Abstract

ObjectiveTo assess the long-term functional outcome of stroke in patients treated with mechanical thrombectomy (MT) performed during work hours (on-hours) versus after-hours, weekends, and official holidays (off-hours). MethodsData on all patients receiving MT at a comprehensive stroke center was collected between December 2014-December 2016. Our primary outcomes were the discharge and 90-day modified Rankin Scale (mRS). We developed propensity scores for off-hours treatment and used inverse probability of treatment weights to address confounding. We estimated logistic regression to assess the relationship between off-hours treatment and favorable patient outcomes.
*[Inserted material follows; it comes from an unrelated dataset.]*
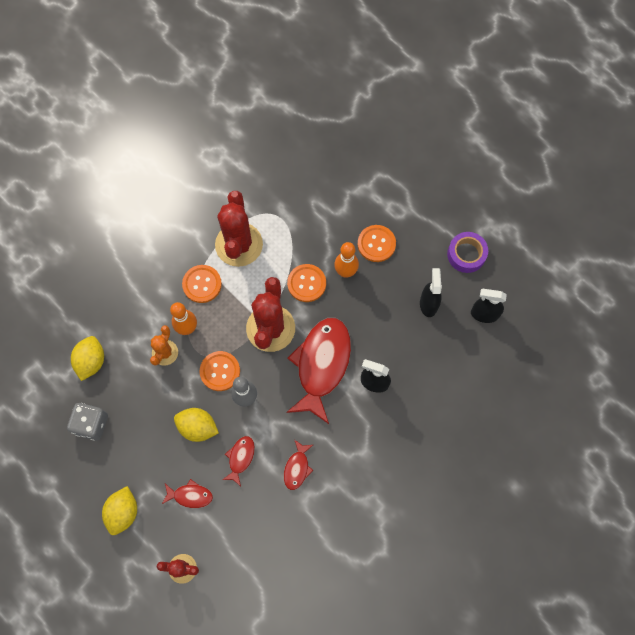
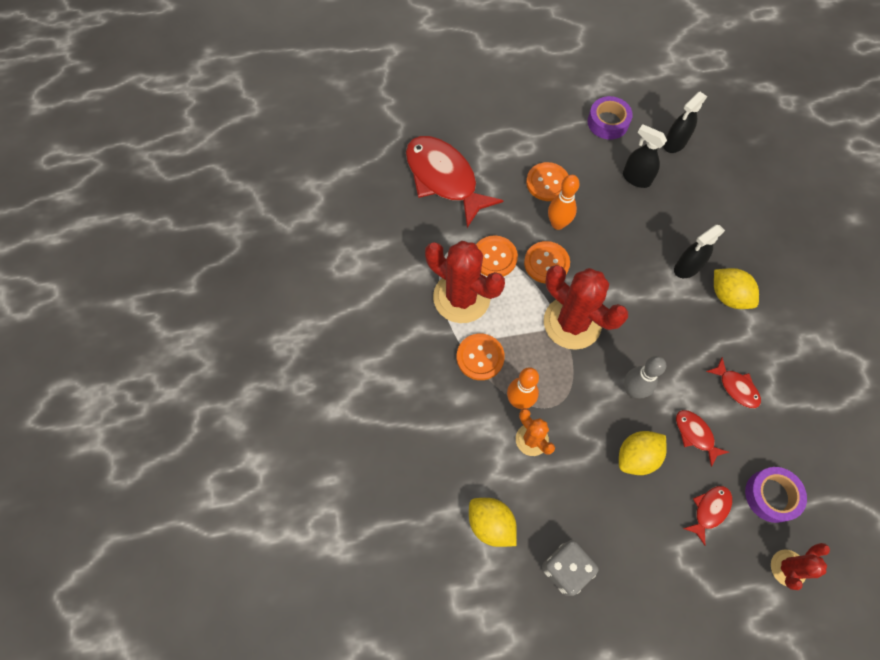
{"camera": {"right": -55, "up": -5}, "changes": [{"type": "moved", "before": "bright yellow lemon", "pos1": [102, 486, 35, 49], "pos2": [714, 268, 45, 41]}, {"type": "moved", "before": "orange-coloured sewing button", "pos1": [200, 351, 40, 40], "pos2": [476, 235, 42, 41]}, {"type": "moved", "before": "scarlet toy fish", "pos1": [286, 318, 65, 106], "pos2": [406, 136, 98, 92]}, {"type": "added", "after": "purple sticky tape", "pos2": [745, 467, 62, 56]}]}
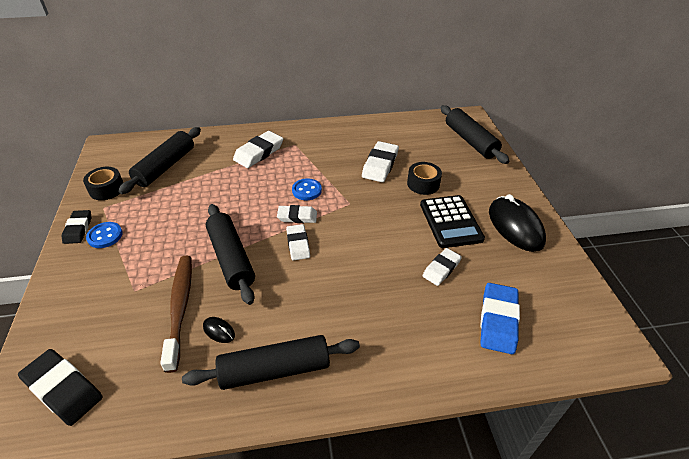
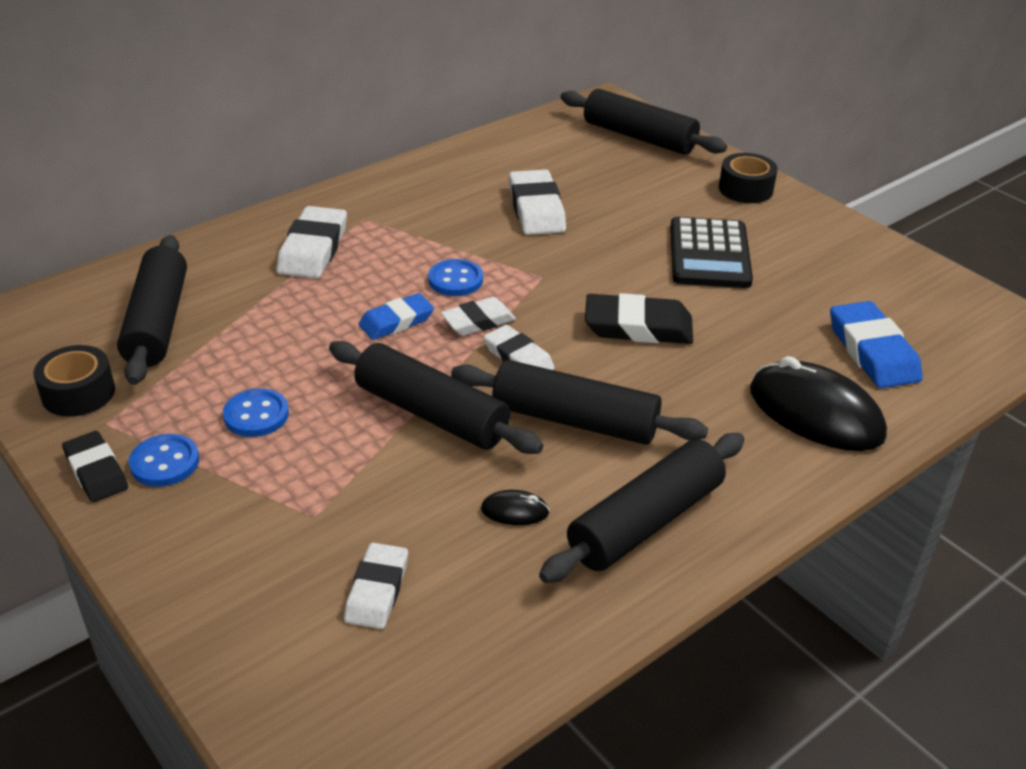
{"camera": {"right": -30, "up": -5}, "changes": [{"type": "moved", "before": "jet-black eraser", "pos1": [18, 349, 84, 77], "pos2": [585, 293, 108, 51]}, {"type": "removed", "before": "brown toothbrush", "pos1": [160, 256, 32, 117]}, {"type": "moved", "before": "jet-black sticky tape", "pos1": [407, 162, 35, 33], "pos2": [719, 153, 59, 50]}, {"type": "turned", "before": "jet-black calculator", "pos1": [420, 195, 65, 53], "pos2": [670, 217, 83, 71], "turn": 45}, {"type": "moved", "before": "white eraser", "pos1": [422, 248, 40, 38], "pos2": [344, 543, 64, 86]}, {"type": "moved", "before": "jet-black PC mouse", "pos1": [489, 194, 57, 58], "pos2": [750, 356, 137, 95]}, {"type": "added", "after": "royal blue sewing button", "pos2": [223, 388, 66, 49]}, {"type": "added", "after": "royal blue eraser", "pos2": [359, 293, 75, 47]}, {"type": "added", "after": "jet-black pastry roller", "pos2": [451, 360, 257, 85]}]}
Independent variables include receiving thrombectomy during the off-hours, admission National Institute of Health Stroke Scale (NIHSS), door to groin time in minutes, age, and race. ResultsDuring the study period, 80 (41%) patients underwent thrombectomy during on-hours and 116 (59%) during off-hours. Mean age was 69.1 years for the on-hours group and 64.1 years for the off-hours group (P = .02). There were no statistically significant differences in median admission NIHSS, rate of alteplase administration, mean time from last known well to thrombectomy, rate of revascularization, and rate of hemorrhagic transformation between the 2 groups. Logistic regression analysis showed the probability of a favorable outcome at discharge (mRS ≤ 2) is 12.6 % lower for off-hours patients (P = .038, [95%CI −.25 to −.01]). For patients with a 90-day mRS (n = 117), the probability of a favorable outcome was 18.7% lower for those treated during the off-hours (P = .029, [95%CI −.36 to −.02]). ConclusionsThere is a higher probability of a good functional outcome in acute ischemic stroke patients who receive MT when performed during regular work hours.